SH-SY5Y cells were exposed to each reagent for the designated times. After washing with ice-cold phosphate-buffered saline, the cells were lysed by pipetting in PRO-PREP protein extraction solution (iNtRON Biotechnology, Seongnam, Korea). The protein concentration was determined by the Bradford method using bovine serum albumin as a standard. An aliquot (15–20 μg protein per lane) of whole-cell lysate was fractionated by sodium dodecyl sulfate-polyacrylamide gel electrophoresis and then transferred to immobilon-P polyvinylidene difluoride membranes (Merck, Darmstadt, Germany). After brief washing with distilled water, membranes were blocked in a 5% skim milk solution prepared using Tris-buffered saline containing 0.1% Tween-20 (TBS-T). The membranes were then reacted with primary antibodies dissolved in TBS-T solution at 4 °C. After briefly washing with TBS-T, a peroxidase-conjugated secondary antibody was added to the solution, and the membranes were incubated for 1 h at ambient temperature. After thorough washing with TBS-T, the immunoreactive proteins were visualized using WesternBright ECL (Advansta Inc., Menlo Park, CA, USA).

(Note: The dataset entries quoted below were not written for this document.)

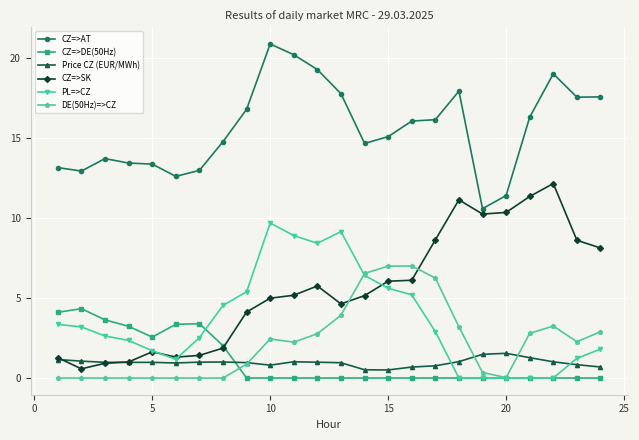

True or false: CZ=>AT and PL=>CZ intersect in this chart.

False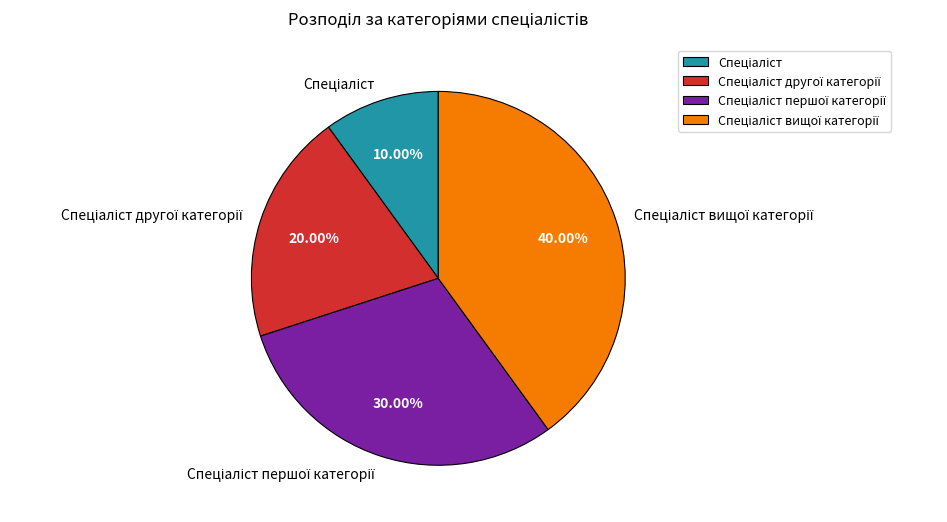

Count the number of slices in the pie.

4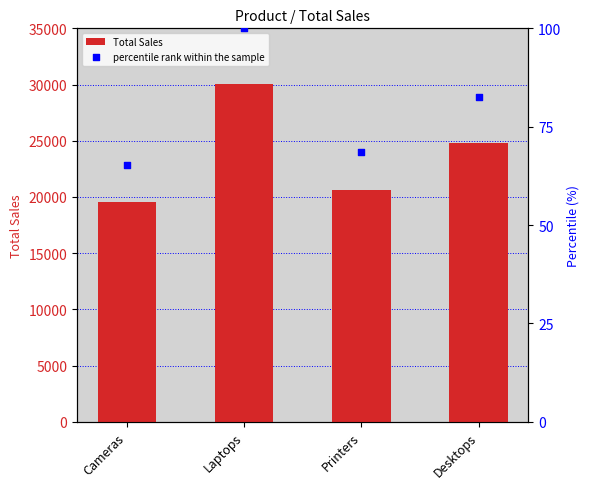

What are all the series names shown in the legend?

Total Sales, percentile rank within the sample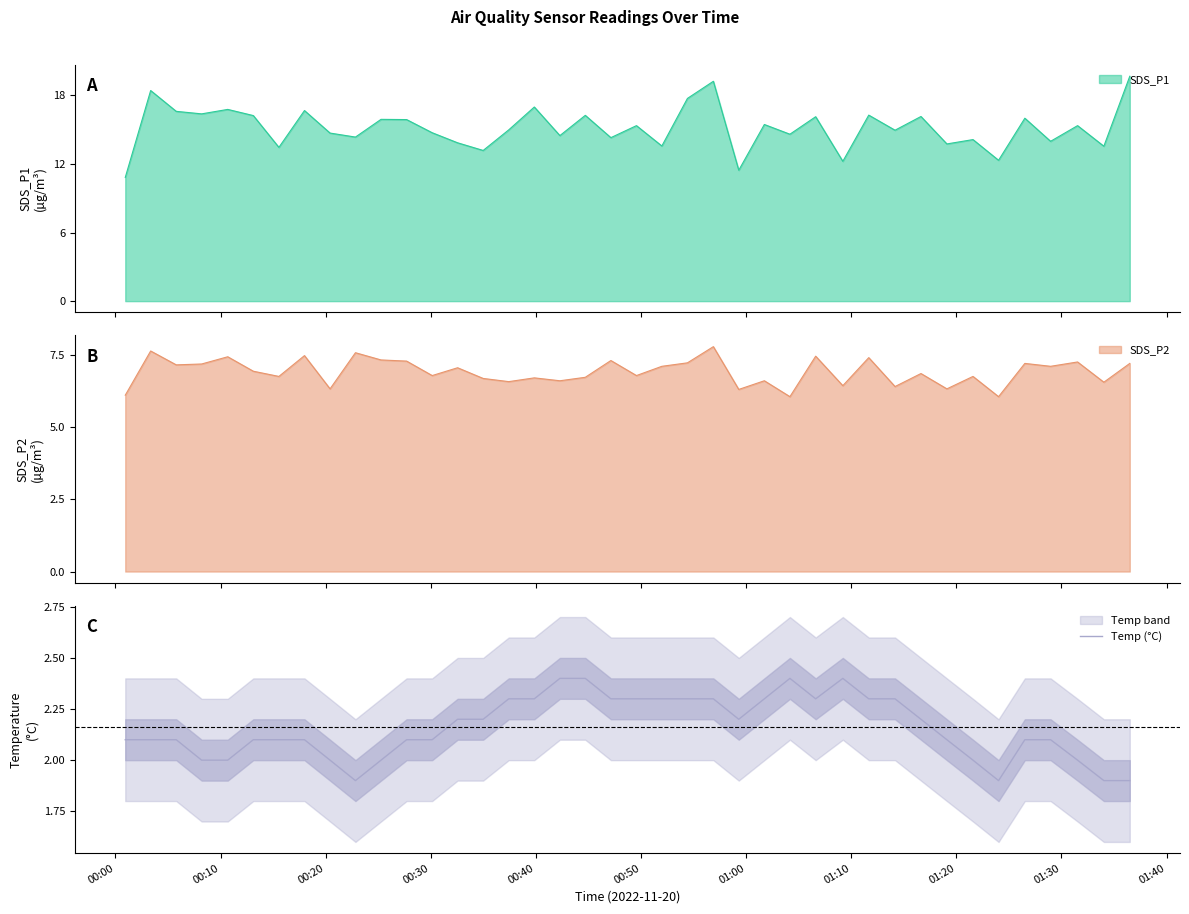

What is the maximum value for Temp (°C)?

2.4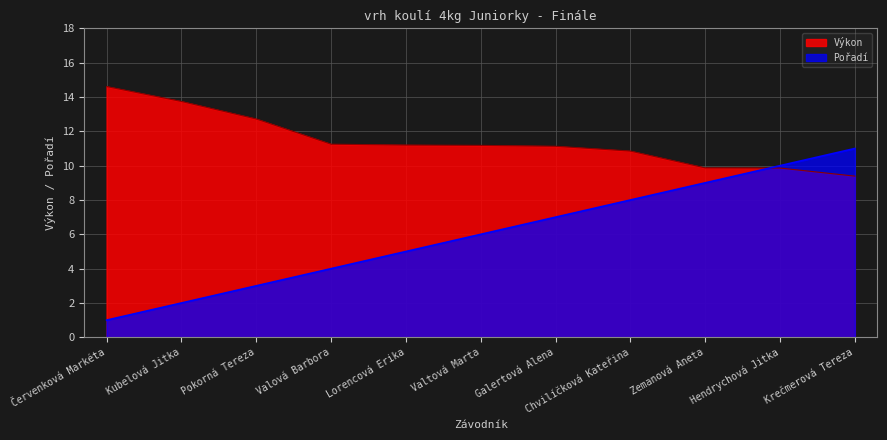

At how many categories does at least one series exceed 12?

3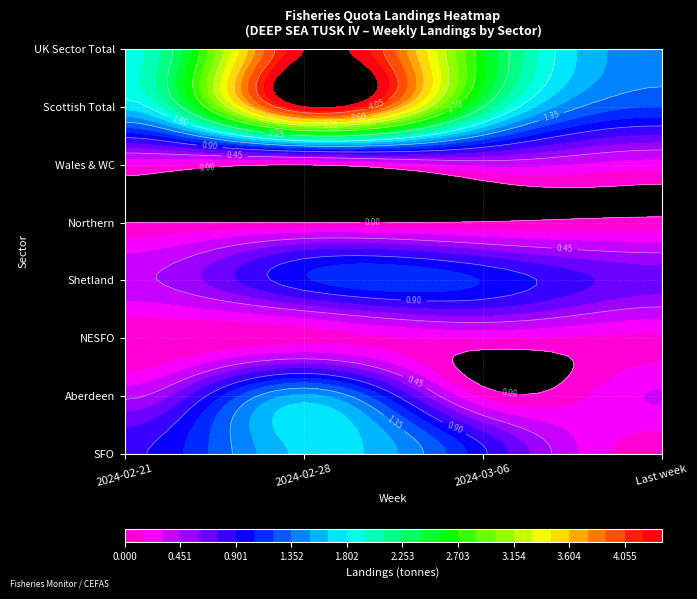

True or false: Wales & WC has a value of -0.1 at Aberdeen.

False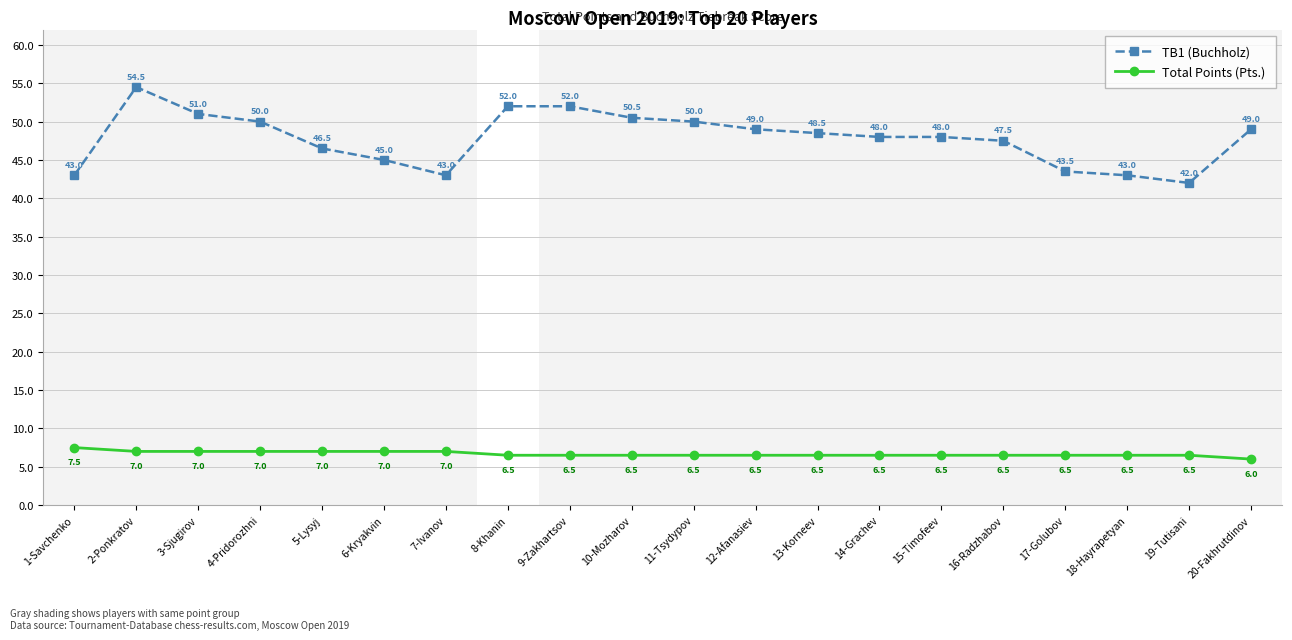

Which series has the widest spread of values?

TB1 (Buchholz)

4.4. Real-Time Polymerase Chain Reaction (PCR) Analysis

TRIzol (Invitrogen, Carlsbad, CA, USA) was used to extract total RNA from cells treated with the various reagents for designated times. The RNA was reverse-transcribed into cDNA using a TOPscript RT DryMIX kit (Enzynomics, Daejeon, Korea) and amplified in a 10 μL reaction mixture containing 1× PCR master mix (Solgent, Daejeon, Korea) and 0.5 μM primers. The conditions of real-time PCR using a LightCycler 96 instrument (Roche Diagnostics, Basel, Switzerland) were as follows: one cycle of initial denaturation for 15 min at 95 °C, 45 cycles of 15 s at 95 °C, 15 s at 55 °C, and 40 s at 72 °C. The primer sequences were as follows: BDNF, 5′-TGCAGGGGCATAGACAAAAGG-3′ and 5′-CTTATGAATCGCCAGCCAATTCTC-3′; and RPS18, 5′-TGCGAGTACTCAACACCAAC-3′ and 5′-GTCTGCTTTCCTCAACACCA-3′.

4.5. Cytotoxicity Assays

For the LDH release assay, a CytoTox 96 nonradioactive cytotoxicity assay kit (Promega, Madison, WI, USA) was utilized to determine the amount of LDH released into the culture medium of cells treated with reagents. A Multiskan GO microplate spectrophotometer (Thermo Scientific, Waltham, MA, USA) was used to measure the absorbance at 490 nm. For the MTT assay, after the cells were treated, they were incubated in a culture medium containing MTT solution (final concentration, 0.1 mg/mL) for 2 h. After the medium was removed, the formazan crystals were dissolved in acidified isopropanol solution and the absorbance was measured at 570 nm on the Multiskan GO microplate spectrophotometer.

4.6. Statistical Analysis

Data are expressed as mean ± standard error (SE). Statistical significance was determined by an unpaired t test with Welch’s correction using SigmaPlot 10 software (Systat, Chicago, IL, USA). A p-value of <0.05 was considered to be statistically significant.